A Solar Eclipse is a natural event. It takes place when the Moon passes in front of the Sun and casts a shadow across Earth. There can be between 2 and 5 solar eclipses each year. This occurs only during a New Moon phase.

There are three main types of a solar eclipse: Partial Eclipse, Annular Eclipse and Total Eclipse. The total Eclipse is also known as totality. It happens when the Moon completely obscures the Sun and only a faint solar corona is left.

 

Quick Facts: –

  • A total solar eclipse is very rare. It takes place only once in every eighteen months. It can last a maximum of 7 minutes and 30 seconds.
  • There is one more type known as a Hybrid Eclipse, occurring when the type of eclipse shifts between a total and annular eclipse depending on your location on earth.
  • The eclipse shadows travel at a speed of 1,100 mph at the equator and up to 5,000 mph near the poles.
  • In every 18 years and 11 days, almost identical eclipses occur.
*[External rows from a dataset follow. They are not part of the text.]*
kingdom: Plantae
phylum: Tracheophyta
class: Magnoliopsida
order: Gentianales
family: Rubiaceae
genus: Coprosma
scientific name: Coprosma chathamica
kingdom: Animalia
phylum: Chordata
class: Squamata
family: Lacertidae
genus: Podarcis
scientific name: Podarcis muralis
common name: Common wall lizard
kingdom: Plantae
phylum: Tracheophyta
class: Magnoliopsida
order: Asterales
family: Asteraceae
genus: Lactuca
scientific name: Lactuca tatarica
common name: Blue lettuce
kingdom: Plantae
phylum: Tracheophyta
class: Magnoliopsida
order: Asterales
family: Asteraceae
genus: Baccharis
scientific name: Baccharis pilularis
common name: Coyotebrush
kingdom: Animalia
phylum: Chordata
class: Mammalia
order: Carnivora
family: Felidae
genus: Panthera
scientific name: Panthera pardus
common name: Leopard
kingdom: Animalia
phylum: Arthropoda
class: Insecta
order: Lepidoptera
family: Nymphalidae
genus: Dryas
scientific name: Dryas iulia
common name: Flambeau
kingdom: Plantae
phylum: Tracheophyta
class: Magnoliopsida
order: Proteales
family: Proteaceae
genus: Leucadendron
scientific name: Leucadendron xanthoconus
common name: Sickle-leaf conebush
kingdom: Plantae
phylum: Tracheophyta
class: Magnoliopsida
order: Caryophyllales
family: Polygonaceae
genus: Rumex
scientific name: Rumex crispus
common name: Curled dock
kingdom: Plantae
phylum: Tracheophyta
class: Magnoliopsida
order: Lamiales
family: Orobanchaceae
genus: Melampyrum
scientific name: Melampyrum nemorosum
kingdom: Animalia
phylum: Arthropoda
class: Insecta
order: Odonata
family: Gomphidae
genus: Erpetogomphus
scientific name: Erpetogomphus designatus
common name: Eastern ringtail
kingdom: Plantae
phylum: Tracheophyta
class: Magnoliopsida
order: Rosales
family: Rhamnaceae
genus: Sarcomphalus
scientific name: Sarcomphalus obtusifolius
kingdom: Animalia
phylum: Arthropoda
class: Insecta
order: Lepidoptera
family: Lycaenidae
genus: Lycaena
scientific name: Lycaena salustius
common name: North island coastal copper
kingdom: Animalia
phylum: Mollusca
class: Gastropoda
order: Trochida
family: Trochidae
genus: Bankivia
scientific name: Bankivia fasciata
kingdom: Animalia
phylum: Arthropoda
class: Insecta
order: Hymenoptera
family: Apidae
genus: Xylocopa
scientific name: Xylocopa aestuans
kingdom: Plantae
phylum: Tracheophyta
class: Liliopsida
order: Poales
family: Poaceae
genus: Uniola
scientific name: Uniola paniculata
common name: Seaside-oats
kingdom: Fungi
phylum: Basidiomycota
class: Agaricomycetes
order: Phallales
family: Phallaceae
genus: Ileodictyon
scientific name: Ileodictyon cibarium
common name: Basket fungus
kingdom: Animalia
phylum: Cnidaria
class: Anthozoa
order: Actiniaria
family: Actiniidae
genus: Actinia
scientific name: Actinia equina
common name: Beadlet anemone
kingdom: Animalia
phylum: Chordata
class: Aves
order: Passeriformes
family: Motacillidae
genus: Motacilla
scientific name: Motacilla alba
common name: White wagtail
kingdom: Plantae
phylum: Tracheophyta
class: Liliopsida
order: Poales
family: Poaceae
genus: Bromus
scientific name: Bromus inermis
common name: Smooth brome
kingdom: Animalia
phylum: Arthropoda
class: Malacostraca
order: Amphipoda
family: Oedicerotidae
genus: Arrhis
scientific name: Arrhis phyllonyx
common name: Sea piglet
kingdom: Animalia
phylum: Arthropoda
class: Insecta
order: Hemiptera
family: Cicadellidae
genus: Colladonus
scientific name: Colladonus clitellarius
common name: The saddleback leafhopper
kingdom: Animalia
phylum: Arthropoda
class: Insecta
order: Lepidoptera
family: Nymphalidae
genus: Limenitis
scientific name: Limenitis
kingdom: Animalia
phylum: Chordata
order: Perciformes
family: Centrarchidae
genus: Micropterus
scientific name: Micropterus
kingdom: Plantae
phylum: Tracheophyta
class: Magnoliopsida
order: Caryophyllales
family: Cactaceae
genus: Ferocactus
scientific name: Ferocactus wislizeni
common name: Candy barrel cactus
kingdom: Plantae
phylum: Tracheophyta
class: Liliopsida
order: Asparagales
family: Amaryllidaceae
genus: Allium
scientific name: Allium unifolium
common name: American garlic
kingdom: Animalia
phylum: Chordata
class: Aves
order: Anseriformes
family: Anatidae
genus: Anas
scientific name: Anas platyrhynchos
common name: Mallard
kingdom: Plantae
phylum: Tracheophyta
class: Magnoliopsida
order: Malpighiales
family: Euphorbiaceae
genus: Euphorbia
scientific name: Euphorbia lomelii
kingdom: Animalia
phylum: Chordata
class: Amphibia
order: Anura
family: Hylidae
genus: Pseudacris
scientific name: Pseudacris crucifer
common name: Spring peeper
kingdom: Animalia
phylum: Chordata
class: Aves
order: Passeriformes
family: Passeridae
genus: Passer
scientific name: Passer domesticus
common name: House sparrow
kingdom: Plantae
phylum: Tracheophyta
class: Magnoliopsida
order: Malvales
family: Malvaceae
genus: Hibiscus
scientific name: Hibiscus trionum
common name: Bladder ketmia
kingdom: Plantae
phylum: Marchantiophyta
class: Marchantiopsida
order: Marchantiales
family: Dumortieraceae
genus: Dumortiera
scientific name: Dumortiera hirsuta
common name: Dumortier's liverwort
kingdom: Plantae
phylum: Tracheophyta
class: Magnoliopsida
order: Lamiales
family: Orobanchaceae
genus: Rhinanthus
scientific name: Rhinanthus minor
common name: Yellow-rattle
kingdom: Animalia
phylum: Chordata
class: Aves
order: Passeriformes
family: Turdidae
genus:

This duration is known as Saros Cycle.
  • The weather changes noticeably during the condition of a solar eclipse. Generally, the air temperature drops because of the loss of light.
  • The maximum width of the path of the totality is 264 kilometers.
  • You should never look at the Sun directly during an eclipse because the bright light of the Sun can damage human eyes very quickly.
  • After a total solar eclipse, day light takes about one hour to get restored completely.